Correspondance de Voltaire/1762/Lettre 4870
Vous mandez, mon cher marquis, à ma nièce que ma lettre était bien extraordinaire ; mais comme dans ce temps-là il se passait des choses beaucoup plus extraordinaires dans votre infâme ville de Paris, ma lettre était très-sage. Certain discours prononcé contre les encyclopédistes[1], certaines cabales, certaines persécutions, sont des orages auxquels un homme de mon âge ne doit pas s’exposer. La personne dont vous parlez dans votre lettre à Mme Denis ne peut pas, ou du moins ne doit pas, dire qu’elle a vu ce qu’elle n’a jamais vu. Ce serait une très-grande infidélité et un crime dans la société d’accuser un homme dont on doit être très-content, et de l’accuser après avoir eu sa confiance. Mais ce serait dans ce cas-ci un mensonge affreux, Ce que je vous dis est très-exact, très-vrai, et la personne en question n’a rien vu ni rien pu voir.
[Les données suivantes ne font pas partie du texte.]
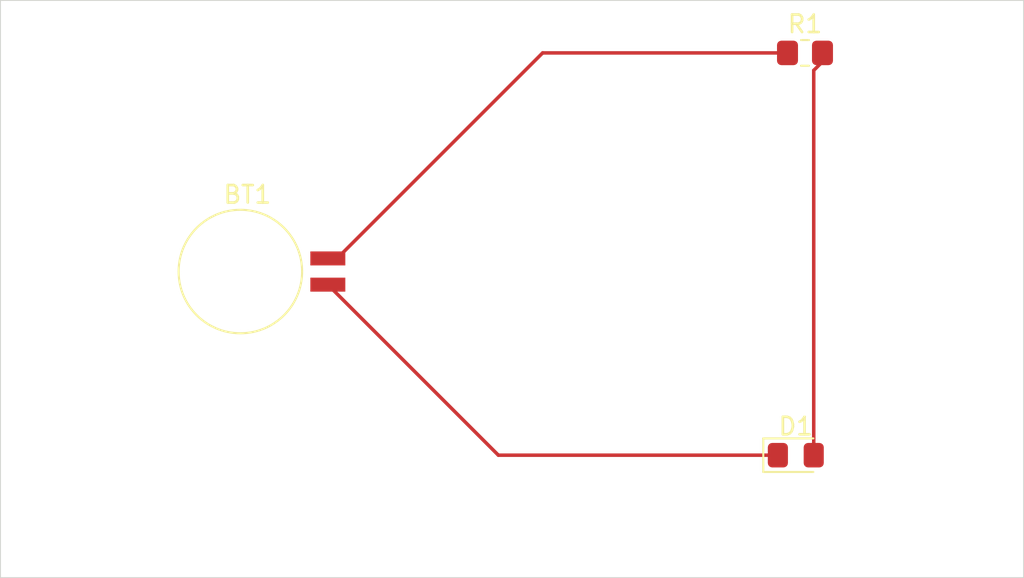
<source format=kicad_pcb>
(kicad_pcb
	(version 20240108)
	(generator "pcbnew")
	(generator_version "8.0")
	(general
		(thickness 1.6)
		(legacy_teardrops no)
	)
	(paper "A4")
	(layers
		(0 "F.Cu" signal)
		(31 "B.Cu" signal)
		(32 "B.Adhes" user "B.Adhesive")
		(33 "F.Adhes" user "F.Adhesive")
		(34 "B.Paste" user)
		(35 "F.Paste" user)
		(36 "B.SilkS" user "B.Silkscreen")
		(37 "F.SilkS" user "F.Silkscreen")
		(38 "B.Mask" user)
		(39 "F.Mask" user)
		(40 "Dwgs.User" user "User.Drawings")
		(41 "Cmts.User" user "User.Comments")
		(42 "Eco1.User" user "User.Eco1")
		(43 "Eco2.User" user "User.Eco2")
		(44 "Edge.Cuts" user)
		(45 "Margin" user)
		(46 "B.CrtYd" user "B.Courtyard")
		(47 "F.CrtYd" user "F.Courtyard")
		(48 "B.Fab" user)
		(49 "F.Fab" user)
		(50 "User.1" user)
		(51 "User.2" user)
		(52 "User.3" user)
		(53 "User.4" user)
		(54 "User.5" user)
		(55 "User.6" user)
		(56 "User.7" user)
		(57 "User.8" user)
		(58 "User.9" user)
	)
	(setup
		(pad_to_mask_clearance 0)
		(allow_soldermask_bridges_in_footprints no)
		(pcbplotparams
			(layerselection 0x00010fc_ffffffff)
			(plot_on_all_layers_selection 0x0000000_00000000)
			(disableapertmacros no)
			(usegerberextensions no)
			(usegerberattributes yes)
			(usegerberadvancedattributes yes)
			(creategerberjobfile yes)
			(dashed_line_dash_ratio 12.000000)
			(dashed_line_gap_ratio 3.000000)
			(svgprecision 4)
			(plotframeref no)
			(viasonmask no)
			(mode 1)
			(useauxorigin no)
			(hpglpennumber 1)
			(hpglpenspeed 20)
			(hpglpendiameter 15.000000)
			(pdf_front_fp_property_popups yes)
			(pdf_back_fp_property_popups yes)
			(dxfpolygonmode yes)
			(dxfimperialunits yes)
			(dxfusepcbnewfont yes)
			(psnegative no)
			(psa4output no)
			(plotreference yes)
			(plotvalue yes)
			(plotfptext yes)
			(plotinvisibletext no)
			(sketchpadsonfab no)
			(subtractmaskfromsilk no)
			(outputformat 1)
			(mirror no)
			(drillshape 1)
			(scaleselection 1)
			(outputdirectory "")
		)
	)
	(net 0 "")
	(net 1 "Net-(BT1-+)")
	(net 2 "Net-(BT1--)")
	(net 3 "Net-(D1-A)")
	(footprint "Battery:BatteryHolder_Seiko_MS621F" (layer "F.Cu") (at 83.718102 64))
	(footprint "Resistor_SMD:R_0805_2012Metric_Pad1.20x1.40mm_HandSolder" (layer "F.Cu") (at 111 51.5))
	(footprint "Diode_SMD:D_0805_2012Metric_Pad1.15x1.40mm_HandSolder" (layer "F.Cu") (at 110.475 74.5))
	(gr_rect
		(start 65 48.5)
		(end 123.5 81.5)
		(stroke
			(width 0.05)
			(type default)
		)
		(fill none)
		(layer "Edge.Cuts")
		(uuid "451617a1-cbfc-4f39-a2d8-5ea1afb889db")
	)
	(segment
		(start 83.718102 63.25)
		(end 84.25 63.25)
		(width 0.2)
		(layer "F.Cu")
		(net 1)
		(uuid "40ca32fc-f52b-4176-bb95-24f246e9fdfa")
	)
	(segment
		(start 96 51.5)
		(end 110 51.5)
		(width 0.2)
		(layer "F.Cu")
		(net 1)
		(uuid "87d67d1a-c11f-479f-9d04-08c164e99440")
	)
	(segment
		(start 84.25 63.25)
		(end 96 51.5)
		(width 0.2)
		(layer "F.Cu")
		(net 1)
		(uuid "d5c96f11-e8be-4877-9116-57f415b04977")
	)
	(segment
		(start 109.45 74.5)
		(end 93.468102 74.5)
		(width 0.2)
		(layer "F.Cu")
		(net 2)
		(uuid "4275f451-5b11-4a38-8cf7-7a0d19a65c8b")
	)
	(segment
		(start 93.468102 74.5)
		(end 83.718102 64.75)
		(width 0.2)
		(layer "F.Cu")
		(net 2)
		(uuid "ec7680e6-7398-420b-b43e-34a21ffe77db")
	)
	(segment
		(start 111.5 52.5)
		(end 111.5 74.5)
		(width 0.2)
		(layer "F.Cu")
		(net 3)
		(uuid "3cf2e73d-3deb-4ed4-88b0-5b10c6d18f61")
	)
	(segment
		(start 112 51.5)
		(end 112 52)
		(width 0.2)
		(layer "F.Cu")
		(net 3)
		(uuid "695e0625-5867-4fec-aef4-fa749719dc45")
	)
	(segment
		(start 112 52)
		(end 111.5 52.5)
		(width 0.2)
		(layer "F.Cu")
		(net 3)
		(uuid "de637626-81a1-47b2-bdda-87e40e73537e")
	)
)

</source>
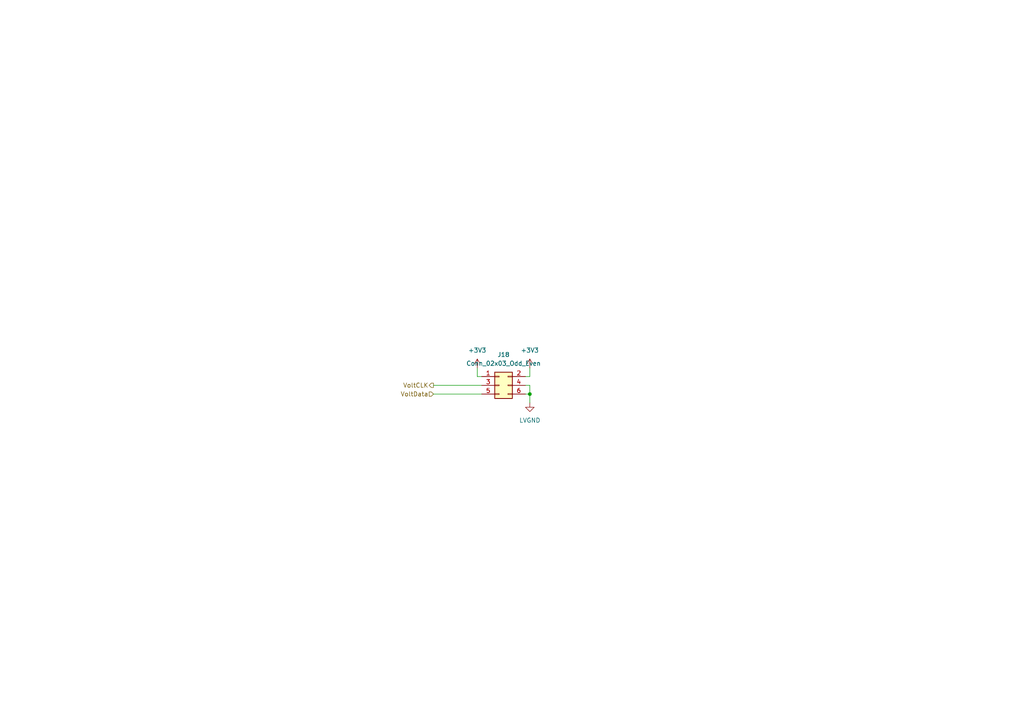
<source format=kicad_sch>
(kicad_sch
	(version 20250114)
	(generator "eeschema")
	(generator_version "9.0")
	(uuid "19469554-5307-4b8d-813b-0546881b8580")
	(paper "A4")
	
	(junction
		(at 153.67 114.3)
		(diameter 0)
		(color 0 0 0 0)
		(uuid "d6a6173b-48d5-4903-95cc-8e7624c06a6a")
	)
	(wire
		(pts
			(xy 138.43 109.22) (xy 138.43 106.68)
		)
		(stroke
			(width 0)
			(type default)
		)
		(uuid "0b92caff-1b6d-49f0-9292-528c4c6de71d")
	)
	(wire
		(pts
			(xy 139.7 111.76) (xy 125.73 111.76)
		)
		(stroke
			(width 0)
			(type default)
		)
		(uuid "49e5c145-cab9-4373-8fe3-6601f02bc8dc")
	)
	(wire
		(pts
			(xy 153.67 111.76) (xy 152.4 111.76)
		)
		(stroke
			(width 0)
			(type default)
		)
		(uuid "5dc4e970-6c58-4928-92c9-2e334aac6dcc")
	)
	(wire
		(pts
			(xy 153.67 106.68) (xy 153.67 109.22)
		)
		(stroke
			(width 0)
			(type default)
		)
		(uuid "aa14da1c-e7dc-423b-96dc-fd90f0f52495")
	)
	(wire
		(pts
			(xy 153.67 114.3) (xy 153.67 111.76)
		)
		(stroke
			(width 0)
			(type default)
		)
		(uuid "d59cc9a9-d4fc-415d-81cb-8caf9c27d2da")
	)
	(wire
		(pts
			(xy 139.7 114.3) (xy 125.73 114.3)
		)
		(stroke
			(width 0)
			(type default)
		)
		(uuid "e525dd19-6bf0-4f03-b66f-3506418aaa23")
	)
	(wire
		(pts
			(xy 153.67 109.22) (xy 152.4 109.22)
		)
		(stroke
			(width 0)
			(type default)
		)
		(uuid "e6cad931-f7fc-4805-8d1a-ac78ae2be96d")
	)
	(wire
		(pts
			(xy 153.67 114.3) (xy 152.4 114.3)
		)
		(stroke
			(width 0)
			(type default)
		)
		(uuid "eb945c74-919d-4dcd-b498-7a4e75d3119a")
	)
	(wire
		(pts
			(xy 138.43 109.22) (xy 139.7 109.22)
		)
		(stroke
			(width 0)
			(type default)
		)
		(uuid "ef5311c7-e7a6-4739-b17c-e275026a7d51")
	)
	(wire
		(pts
			(xy 153.67 116.84) (xy 153.67 114.3)
		)
		(stroke
			(width 0)
			(type default)
		)
		(uuid "f2f6a08a-9aed-407c-b7f8-806bb522fc56")
	)
	(hierarchical_label "VoltCLK"
		(shape output)
		(at 125.73 111.76 180)
		(effects
			(font
				(size 1.27 1.27)
			)
			(justify right)
		)
		(uuid "4ec00ba1-6a52-47f9-b833-6305aa89bdce")
	)
	(hierarchical_label "VoltData"
		(shape input)
		(at 125.73 114.3 180)
		(effects
			(font
				(size 1.27 1.27)
			)
			(justify right)
		)
		(uuid "8a80a659-f357-4d37-b173-fe7e0ba48ec6")
	)
	(symbol
		(lib_id "power:+3V3")
		(at 138.43 106.68 0)
		(unit 1)
		(exclude_from_sim no)
		(in_bom yes)
		(on_board yes)
		(dnp no)
		(fields_autoplaced yes)
		(uuid "397258c8-9b68-489a-914c-5e990f30db72")
		(property "Reference" "#PWR0247"
			(at 138.43 110.49 0)
			(effects
				(font
					(size 1.27 1.27)
				)
				(hide yes)
			)
		)
		(property "Value" "+3V3"
			(at 138.43 101.6 0)
			(effects
				(font
					(size 1.27 1.27)
				)
			)
		)
		(property "Footprint" ""
			(at 138.43 106.68 0)
			(effects
				(font
					(size 1.27 1.27)
				)
				(hide yes)
			)
		)
		(property "Datasheet" ""
			(at 138.43 106.68 0)
			(effects
				(font
					(size 1.27 1.27)
				)
				(hide yes)
			)
		)
		(property "Description" "Power symbol creates a global label with name \"+3V3\""
			(at 138.43 106.68 0)
			(effects
				(font
					(size 1.27 1.27)
				)
				(hide yes)
			)
		)
		(pin "1"
			(uuid "5beaed06-ca40-454e-9e28-01b4fd83588c")
		)
		(instances
			(project "TractionInverter"
				(path "/bc91ffbf-afc6-42bb-9d28-6a3fecc21fcc/d8302342-8aa0-41bd-abab-499b9a721a83"
					(reference "#PWR0247")
					(unit 1)
				)
			)
		)
	)
	(symbol
		(lib_id "power:GND")
		(at 153.67 116.84 0)
		(mirror y)
		(unit 1)
		(exclude_from_sim no)
		(in_bom yes)
		(on_board yes)
		(dnp no)
		(fields_autoplaced yes)
		(uuid "8efd79ad-6872-4fc9-b05e-28fccede2d1c")
		(property "Reference" "#PWR0249"
			(at 153.67 123.19 0)
			(effects
				(font
					(size 1.27 1.27)
				)
				(hide yes)
			)
		)
		(property "Value" "LVGND"
			(at 153.67 121.92 0)
			(effects
				(font
					(size 1.27 1.27)
				)
			)
		)
		(property "Footprint" ""
			(at 153.67 116.84 0)
			(effects
				(font
					(size 1.27 1.27)
				)
				(hide yes)
			)
		)
		(property "Datasheet" ""
			(at 153.67 116.84 0)
			(effects
				(font
					(size 1.27 1.27)
				)
				(hide yes)
			)
		)
		(property "Description" "Power symbol creates a global label with name \"GND\" , ground"
			(at 153.67 116.84 0)
			(effects
				(font
					(size 1.27 1.27)
				)
				(hide yes)
			)
		)
		(pin "1"
			(uuid "c478f5db-6f25-4780-95e3-9e8c5459dd93")
		)
		(instances
			(project "TractionInverter"
				(path "/bc91ffbf-afc6-42bb-9d28-6a3fecc21fcc/d8302342-8aa0-41bd-abab-499b9a721a83"
					(reference "#PWR0249")
					(unit 1)
				)
			)
		)
	)
	(symbol
		(lib_id "Connector_Generic:Conn_02x03_Odd_Even")
		(at 144.78 111.76 0)
		(unit 1)
		(exclude_from_sim no)
		(in_bom yes)
		(on_board yes)
		(dnp no)
		(fields_autoplaced yes)
		(uuid "a3e5d5f8-a673-44f1-a597-ed2253b2403b")
		(property "Reference" "J18"
			(at 146.05 102.87 0)
			(effects
				(font
					(size 1.27 1.27)
				)
			)
		)
		(property "Value" "Conn_02x03_Odd_Even"
			(at 146.05 105.41 0)
			(effects
				(font
					(size 1.27 1.27)
				)
			)
		)
		(property "Footprint" "Connector_PinHeader_2.54mm:PinHeader_2x03_P2.54mm_Vertical"
			(at 144.78 111.76 0)
			(effects
				(font
					(size 1.27 1.27)
				)
				(hide yes)
			)
		)
		(property "Datasheet" "~"
			(at 144.78 111.76 0)
			(effects
				(font
					(size 1.27 1.27)
				)
				(hide yes)
			)
		)
		(property "Description" "Generic connector, double row, 02x03, odd/even pin numbering scheme (row 1 odd numbers, row 2 even numbers), script generated (kicad-library-utils/schlib/autogen/connector/)"
			(at 144.78 111.76 0)
			(effects
				(font
					(size 1.27 1.27)
				)
				(hide yes)
			)
		)
		(pin "4"
			(uuid "d62f3abd-aea5-4fea-be89-f97bacf16ee1")
		)
		(pin "1"
			(uuid "037b0596-b3ea-4d9b-b6a6-aa6b17420604")
		)
		(pin "3"
			(uuid "329b23e4-321d-4593-bcee-ed43b1f0f49e")
		)
		(pin "5"
			(uuid "32c2482e-d473-402b-8111-12873b28f71a")
		)
		(pin "2"
			(uuid "b4814a47-42c9-4488-a6b6-0a118e2c95d9")
		)
		(pin "6"
			(uuid "046f9a52-fe32-4c00-825d-dccc59a71d0b")
		)
		(instances
			(project "TractionInverter"
				(path "/bc91ffbf-afc6-42bb-9d28-6a3fecc21fcc/d8302342-8aa0-41bd-abab-499b9a721a83"
					(reference "J18")
					(unit 1)
				)
			)
		)
	)
	(symbol
		(lib_id "power:+3V3")
		(at 153.67 106.68 0)
		(mirror y)
		(unit 1)
		(exclude_from_sim no)
		(in_bom yes)
		(on_board yes)
		(dnp no)
		(fields_autoplaced yes)
		(uuid "bbb8e109-f7ec-4274-85ac-3b5991cc3231")
		(property "Reference" "#PWR0248"
			(at 153.67 110.49 0)
			(effects
				(font
					(size 1.27 1.27)
				)
				(hide yes)
			)
		)
		(property "Value" "+3V3"
			(at 153.67 101.6 0)
			(effects
				(font
					(size 1.27 1.27)
				)
			)
		)
		(property "Footprint" ""
			(at 153.67 106.68 0)
			(effects
				(font
					(size 1.27 1.27)
				)
				(hide yes)
			)
		)
		(property "Datasheet" ""
			(at 153.67 106.68 0)
			(effects
				(font
					(size 1.27 1.27)
				)
				(hide yes)
			)
		)
		(property "Description" "Power symbol creates a global label with name \"+3V3\""
			(at 153.67 106.68 0)
			(effects
				(font
					(size 1.27 1.27)
				)
				(hide yes)
			)
		)
		(pin "1"
			(uuid "59a64bd4-48b4-4c4d-bbe3-c320ea860e99")
		)
		(instances
			(project "TractionInverter"
				(path "/bc91ffbf-afc6-42bb-9d28-6a3fecc21fcc/d8302342-8aa0-41bd-abab-499b9a721a83"
					(reference "#PWR0248")
					(unit 1)
				)
			)
		)
	)
)

</source>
Au reste, les modes changent en France : c’était autrefois la mode de faire des campagnes glorieuses, d’être le modèle des autres nations, d’exceller dans les beaux-arts ; aujourd’hui, on ne connaît plus que des querelles pour un hôpital[2], des cabriolets, des fêtes de catins sur les remparts[3], et des persécutions contre des hommes sages et retirés. Si je ne suis pas sage, je suis au moins très-retiré, et je ne veux pas donner lieu à des pédants de troubler ma retraite. Croyez que je suis instruit de bien des choses, et que j’ai dû écrire de façon à dérouter les curieux qui se trouvent sur les chemins ; mais croyez surtout que je vous aimerai toujours. Mme Denis vous en dira davantage ; mais elle ne vous est pas plus attachée que moi.